- 1Kirby Institute, UNSW Sydney, Sydney, Australia.
- 2Australian Red Cross Lifeblood, Perth, Western Australia, Australia.
- 3UWA Medical School, The University of Western Australia, Perth, Western Australia, Australia.
- 4Department of Global Health and Development, London School of Hygiene & Tropical Medicine, London, UK.
Background and objectives: The risk of transfusion-transmitted hepatitis C virus (HCV) infections is extremely low in Australia.
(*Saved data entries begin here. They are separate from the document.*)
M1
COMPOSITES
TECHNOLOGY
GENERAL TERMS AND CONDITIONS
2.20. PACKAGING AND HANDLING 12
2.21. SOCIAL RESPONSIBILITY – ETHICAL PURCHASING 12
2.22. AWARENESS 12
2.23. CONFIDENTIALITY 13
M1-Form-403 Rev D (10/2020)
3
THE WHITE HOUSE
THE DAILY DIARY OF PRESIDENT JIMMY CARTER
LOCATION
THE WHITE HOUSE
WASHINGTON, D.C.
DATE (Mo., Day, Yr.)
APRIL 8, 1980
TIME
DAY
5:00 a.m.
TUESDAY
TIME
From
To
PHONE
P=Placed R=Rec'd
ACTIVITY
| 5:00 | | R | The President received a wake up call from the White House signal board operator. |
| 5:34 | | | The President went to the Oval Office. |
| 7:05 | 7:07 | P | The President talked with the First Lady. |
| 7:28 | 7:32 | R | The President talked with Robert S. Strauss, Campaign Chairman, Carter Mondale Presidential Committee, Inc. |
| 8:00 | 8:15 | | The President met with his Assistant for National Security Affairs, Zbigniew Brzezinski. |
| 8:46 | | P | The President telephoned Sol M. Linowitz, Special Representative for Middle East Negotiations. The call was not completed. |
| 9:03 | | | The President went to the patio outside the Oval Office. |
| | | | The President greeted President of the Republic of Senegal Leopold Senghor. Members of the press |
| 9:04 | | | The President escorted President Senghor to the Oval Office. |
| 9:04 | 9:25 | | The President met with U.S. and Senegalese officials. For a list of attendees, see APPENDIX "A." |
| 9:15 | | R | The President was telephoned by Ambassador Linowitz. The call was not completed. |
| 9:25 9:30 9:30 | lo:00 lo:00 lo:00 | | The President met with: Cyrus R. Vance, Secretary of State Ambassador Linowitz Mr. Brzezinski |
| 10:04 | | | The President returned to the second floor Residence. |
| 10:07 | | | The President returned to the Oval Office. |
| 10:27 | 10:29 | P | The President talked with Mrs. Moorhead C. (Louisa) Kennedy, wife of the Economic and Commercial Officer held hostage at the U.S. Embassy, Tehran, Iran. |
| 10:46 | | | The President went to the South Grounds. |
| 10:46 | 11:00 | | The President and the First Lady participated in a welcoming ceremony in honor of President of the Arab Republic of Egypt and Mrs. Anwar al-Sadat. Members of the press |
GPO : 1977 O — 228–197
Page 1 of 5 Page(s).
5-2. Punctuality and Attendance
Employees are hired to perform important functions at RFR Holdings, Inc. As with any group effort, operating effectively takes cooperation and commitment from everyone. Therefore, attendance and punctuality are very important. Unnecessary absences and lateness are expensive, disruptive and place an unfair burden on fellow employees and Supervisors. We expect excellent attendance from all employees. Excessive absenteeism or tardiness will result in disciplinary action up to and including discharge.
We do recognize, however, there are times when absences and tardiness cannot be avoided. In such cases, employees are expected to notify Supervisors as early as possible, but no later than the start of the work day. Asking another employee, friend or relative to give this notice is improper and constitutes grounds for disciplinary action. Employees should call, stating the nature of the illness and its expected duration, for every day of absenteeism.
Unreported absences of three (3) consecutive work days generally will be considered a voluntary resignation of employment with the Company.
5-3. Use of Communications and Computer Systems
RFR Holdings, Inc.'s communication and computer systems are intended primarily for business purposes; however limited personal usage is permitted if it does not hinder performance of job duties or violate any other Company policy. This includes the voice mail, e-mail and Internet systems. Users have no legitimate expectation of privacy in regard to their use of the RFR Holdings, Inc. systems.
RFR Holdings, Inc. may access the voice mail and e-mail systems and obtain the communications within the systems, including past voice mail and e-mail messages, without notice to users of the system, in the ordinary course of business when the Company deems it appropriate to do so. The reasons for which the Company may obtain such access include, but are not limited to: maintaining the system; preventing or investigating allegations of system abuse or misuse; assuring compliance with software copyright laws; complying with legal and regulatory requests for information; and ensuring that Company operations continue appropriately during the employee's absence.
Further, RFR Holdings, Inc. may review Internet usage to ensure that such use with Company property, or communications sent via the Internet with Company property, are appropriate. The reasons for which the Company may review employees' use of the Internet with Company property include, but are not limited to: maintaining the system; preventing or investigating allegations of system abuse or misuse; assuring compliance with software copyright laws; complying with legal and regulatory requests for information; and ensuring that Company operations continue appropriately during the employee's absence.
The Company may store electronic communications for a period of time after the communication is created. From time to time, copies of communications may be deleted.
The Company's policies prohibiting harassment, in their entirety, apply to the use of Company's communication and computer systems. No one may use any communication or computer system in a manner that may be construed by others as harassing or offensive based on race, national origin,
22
This study aims to conduct a cost-effectiveness analysis of different testing strategies for HCV infection in blood donations.
Materials and methods: The four testing strategies evaluated in this study were universal testing with both HCV antibody (anti-HCV) and nucleic acid testing (NAT); anti-HCV and NAT for first-time donations and NAT only for repeat donations; anti-HCV and NAT for transfusible component donations and NAT only for plasma for further manufacture; and universal testing with NAT only. A decision-analytical model was developed to assess the cost-effectiveness of alternative HCV testing strategies. Sensitivity analysis and threshold analysis were conducted to account for data uncertainty.
Results: The number of potential transfusion-transmitted cases of acute hepatitis C and chronic hepatitis C was approximately zero in all four strategies. Universal testing with NAT only was the most cost-effective strategy due to the lowest testing cost. The threshold analysis showed that for the current practice to be cost-effective, the residual risks of other testing strategies would have to be at least 1 HCV infection in 2424 donations, which is over 60,000 times the baseline residual risk (1 in 151 million donations).
Conclusion: The screening strategy for HCV in blood donations currently implemented in Australia is not cost-effective compared with targeted testing or universal testing with NAT only. Partial or total removal of anti-HCV testing would bring significant cost savings without compromising blood recipient safety.